Franziska Schaum

»Neben sich ganz dicht« Holzschnitt aus der Reihe Berlin Kollwitzplatz

Ausstellung in der Schaubühne Lindenfels zum Theaterstück »Käthe – vom Leben gezeichnet« Premiere 28.9.

»Bankrott« Holzschnitt aus dem Lyrikband von Eiríkur Örn Norðdahl.

Ich arbeite als Grafikerin und Illustratorin und habe schon immer gerne beobachtet: bei meinen Grosseltern in Thüringen von einem Platz in der Hecke aus die Insekten und Kriechtiere. Ameisen waren oft meine Beute und für das Netz einiger Spinnen bestimmt. Dieses Interesse ist geblieben.

Das Thema der Beobachtungen hat sich im Laufe der Zeit auf die Spezies Mensch erweitert. Der Titel meines Diplom-Holzschnittbuchs lautete z.B. Männer, eine Forschungsarbeit. Am Besten kann ich meine Erkenntnisse mit dem Stift auf Papier festhalten.

Es gibt inzwischen viele Zeichnungen, Holz- und Linolschnitte über das Leben und das alltägliche Drama darin, oft in schwarz weiß und linear, die nun auf dieser Website zu sehen sind.

Meine Inspirationen finde ich meist im Alltag. Frauen, Männer und Tiere, was sie sind, wofür sie sich halten, welche Rollen sie spielen, wofür sie sich interessieren. So läuft nun z.B. schon seit mehreren Jahren eine Grafikserie in der Berliner Zeitung über eine ganz besondere Beziehung: Frauen und Pferde.

»Jagen 2018«, Postkarte

Vor meinem Studium zur Grafikdesignerin habe ich eine Lehre zur Schriftsetzerin abgeschlossen. Das war in Berlin kurz nach der Wende und überhaupt nicht spannend. Womöglich auch weil ich nach meinem Abi in Treptow (damals Ost) ins Oberstufenzentrum Drucktechnik nach Wittenau kam!

Wo wir doch gerade die Welt verändert hatten und jeden Tag deswegen zu irgendeiner Demo gegangen waren. Nun also Schriftsetzerin in Westberlin. Es kam mir sinnlos und langweilig vor.

Um irgendetwas zu tun, fing ich an, meine zu 95 % männlichen Kollegen auszukundschaften und zu beobachten. Zu dieser Zeit hatte jeder neben seiner Workstation eine Flasche Wodka und einen Aschenbecher stehen und die Bildzeitung lag auf dem Tisch..»Alle Männer finden große Brüste toll« das war Standart in der Bude.

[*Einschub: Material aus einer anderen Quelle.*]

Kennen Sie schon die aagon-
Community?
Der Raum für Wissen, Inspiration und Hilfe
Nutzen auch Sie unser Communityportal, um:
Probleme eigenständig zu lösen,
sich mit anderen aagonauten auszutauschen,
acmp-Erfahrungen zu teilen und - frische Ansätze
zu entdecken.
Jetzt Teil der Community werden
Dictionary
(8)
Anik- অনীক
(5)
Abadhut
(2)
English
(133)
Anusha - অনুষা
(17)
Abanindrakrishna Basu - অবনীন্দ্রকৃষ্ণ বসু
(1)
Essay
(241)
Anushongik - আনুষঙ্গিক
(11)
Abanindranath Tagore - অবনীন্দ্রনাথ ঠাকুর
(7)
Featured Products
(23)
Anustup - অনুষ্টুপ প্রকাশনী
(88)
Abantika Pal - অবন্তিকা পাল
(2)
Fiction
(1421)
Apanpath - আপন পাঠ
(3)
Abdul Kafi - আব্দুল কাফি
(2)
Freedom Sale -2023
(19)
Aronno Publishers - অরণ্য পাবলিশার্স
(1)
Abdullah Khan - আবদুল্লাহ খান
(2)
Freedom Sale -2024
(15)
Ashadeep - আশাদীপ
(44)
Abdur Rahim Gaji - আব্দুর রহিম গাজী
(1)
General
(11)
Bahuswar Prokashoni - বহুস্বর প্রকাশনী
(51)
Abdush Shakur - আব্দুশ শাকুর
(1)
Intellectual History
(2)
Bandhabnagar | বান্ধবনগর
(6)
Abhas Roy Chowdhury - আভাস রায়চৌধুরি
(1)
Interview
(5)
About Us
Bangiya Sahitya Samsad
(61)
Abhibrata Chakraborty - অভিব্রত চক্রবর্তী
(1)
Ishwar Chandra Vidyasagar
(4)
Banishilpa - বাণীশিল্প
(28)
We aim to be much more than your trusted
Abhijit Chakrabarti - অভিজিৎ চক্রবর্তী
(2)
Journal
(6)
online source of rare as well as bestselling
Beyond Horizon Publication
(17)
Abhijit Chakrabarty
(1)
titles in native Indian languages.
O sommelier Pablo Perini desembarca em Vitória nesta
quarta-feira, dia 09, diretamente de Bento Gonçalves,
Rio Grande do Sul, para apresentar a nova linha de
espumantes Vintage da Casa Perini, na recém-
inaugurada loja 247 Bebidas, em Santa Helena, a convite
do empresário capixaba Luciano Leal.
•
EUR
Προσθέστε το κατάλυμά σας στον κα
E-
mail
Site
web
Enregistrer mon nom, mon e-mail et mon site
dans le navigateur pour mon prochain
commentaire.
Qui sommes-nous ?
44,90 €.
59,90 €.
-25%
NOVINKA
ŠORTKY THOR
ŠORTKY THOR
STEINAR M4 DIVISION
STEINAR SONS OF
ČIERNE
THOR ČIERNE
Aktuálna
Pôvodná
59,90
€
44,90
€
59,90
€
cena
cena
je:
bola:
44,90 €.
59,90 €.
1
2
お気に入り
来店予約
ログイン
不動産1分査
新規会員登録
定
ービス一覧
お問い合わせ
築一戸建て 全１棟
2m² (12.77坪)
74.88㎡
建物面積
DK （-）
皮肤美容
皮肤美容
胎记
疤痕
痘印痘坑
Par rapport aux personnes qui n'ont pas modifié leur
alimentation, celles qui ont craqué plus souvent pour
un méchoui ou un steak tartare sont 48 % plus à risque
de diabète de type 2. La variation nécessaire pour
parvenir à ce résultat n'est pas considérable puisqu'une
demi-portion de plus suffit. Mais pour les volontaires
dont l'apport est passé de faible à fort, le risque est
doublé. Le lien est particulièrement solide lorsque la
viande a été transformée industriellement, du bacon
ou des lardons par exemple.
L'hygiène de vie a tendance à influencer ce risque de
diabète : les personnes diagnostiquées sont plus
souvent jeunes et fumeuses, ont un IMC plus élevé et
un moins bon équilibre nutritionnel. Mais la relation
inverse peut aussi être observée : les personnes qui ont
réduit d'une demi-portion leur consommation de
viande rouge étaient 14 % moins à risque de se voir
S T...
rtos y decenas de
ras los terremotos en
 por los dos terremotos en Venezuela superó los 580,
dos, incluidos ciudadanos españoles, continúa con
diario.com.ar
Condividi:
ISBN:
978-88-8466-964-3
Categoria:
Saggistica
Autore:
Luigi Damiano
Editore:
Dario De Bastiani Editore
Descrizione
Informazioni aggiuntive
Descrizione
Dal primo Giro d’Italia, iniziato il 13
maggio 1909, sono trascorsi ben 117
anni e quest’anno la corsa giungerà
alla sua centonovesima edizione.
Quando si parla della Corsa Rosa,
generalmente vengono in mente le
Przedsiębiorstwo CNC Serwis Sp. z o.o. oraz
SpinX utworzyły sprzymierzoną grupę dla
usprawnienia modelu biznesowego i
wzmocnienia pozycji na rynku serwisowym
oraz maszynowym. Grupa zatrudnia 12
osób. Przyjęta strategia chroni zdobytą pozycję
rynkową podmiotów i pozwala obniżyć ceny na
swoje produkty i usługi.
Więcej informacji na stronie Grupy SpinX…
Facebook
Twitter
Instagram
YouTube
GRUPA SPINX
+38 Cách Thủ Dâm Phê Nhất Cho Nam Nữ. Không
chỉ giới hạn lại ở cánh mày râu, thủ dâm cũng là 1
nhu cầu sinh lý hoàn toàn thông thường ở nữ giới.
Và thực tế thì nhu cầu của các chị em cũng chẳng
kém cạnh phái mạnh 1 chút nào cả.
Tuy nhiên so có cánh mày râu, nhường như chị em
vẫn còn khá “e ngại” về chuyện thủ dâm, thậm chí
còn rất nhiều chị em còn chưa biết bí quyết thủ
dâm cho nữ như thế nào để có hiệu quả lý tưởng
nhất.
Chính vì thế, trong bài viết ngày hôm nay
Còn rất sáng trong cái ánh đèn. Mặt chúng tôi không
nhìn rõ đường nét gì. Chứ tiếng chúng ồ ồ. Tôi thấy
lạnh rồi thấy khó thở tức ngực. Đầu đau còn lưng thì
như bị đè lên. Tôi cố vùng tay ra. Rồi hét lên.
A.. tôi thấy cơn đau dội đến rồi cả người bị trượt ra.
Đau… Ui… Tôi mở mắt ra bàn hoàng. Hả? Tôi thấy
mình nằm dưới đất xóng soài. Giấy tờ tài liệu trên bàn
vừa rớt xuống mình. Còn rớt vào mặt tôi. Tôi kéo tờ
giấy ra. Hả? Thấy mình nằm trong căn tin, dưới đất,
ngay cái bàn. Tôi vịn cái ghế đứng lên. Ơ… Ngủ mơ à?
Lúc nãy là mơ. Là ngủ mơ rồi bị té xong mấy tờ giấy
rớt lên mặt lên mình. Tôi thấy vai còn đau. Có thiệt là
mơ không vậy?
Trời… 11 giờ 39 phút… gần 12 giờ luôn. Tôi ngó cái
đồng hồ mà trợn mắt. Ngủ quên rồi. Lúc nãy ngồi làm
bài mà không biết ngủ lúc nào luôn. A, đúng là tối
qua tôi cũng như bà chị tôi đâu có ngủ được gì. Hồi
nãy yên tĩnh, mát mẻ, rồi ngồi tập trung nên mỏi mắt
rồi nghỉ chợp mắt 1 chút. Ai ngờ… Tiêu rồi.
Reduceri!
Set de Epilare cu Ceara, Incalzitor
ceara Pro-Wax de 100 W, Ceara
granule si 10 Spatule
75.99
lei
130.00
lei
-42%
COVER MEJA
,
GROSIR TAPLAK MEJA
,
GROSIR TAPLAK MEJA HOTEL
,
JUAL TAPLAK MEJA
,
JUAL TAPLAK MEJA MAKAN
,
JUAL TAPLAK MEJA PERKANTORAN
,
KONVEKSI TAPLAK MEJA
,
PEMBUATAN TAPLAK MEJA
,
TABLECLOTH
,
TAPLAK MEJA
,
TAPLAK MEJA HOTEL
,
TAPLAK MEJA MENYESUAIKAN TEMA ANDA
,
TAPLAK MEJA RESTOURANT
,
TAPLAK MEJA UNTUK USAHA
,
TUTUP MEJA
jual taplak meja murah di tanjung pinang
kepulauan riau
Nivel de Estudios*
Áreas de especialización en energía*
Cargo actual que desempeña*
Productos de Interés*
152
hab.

Umwege auf fremden Gebiet sind für mich seitdem immer auch Inspirationsquellen.

Verlagskatze

Mein Studium für Visuelle Kommunikation hat sich über zehn Jahre an drei Hochschulen ausgedehnt: Bauhaus-Uni Weimar, Hochschule für Grafik und Buchkunst Leipzig, UdK Berlin. Studieren fand ich sehr gut. So viele Anregungen und so viele Leute, die sich für dieselben Dinge interessieren, leider bleibt am Ende aber nur der Professor übrig.

So richtig viel hilft das Grafikdesigner Diplom und so ein Meisterschülertitel dann auch nicht bei der Lebenshaltung. Die Katze beißt sich immer noch in den Schwanz, ich hangele mich von Auftrag zu Auftrag und manchmal freue ich mich über einen Lehrauftrag. Wie das eben so ist, und wie der Versuch ausgeht, muss ich wohl beobachten. Das ist der Plan.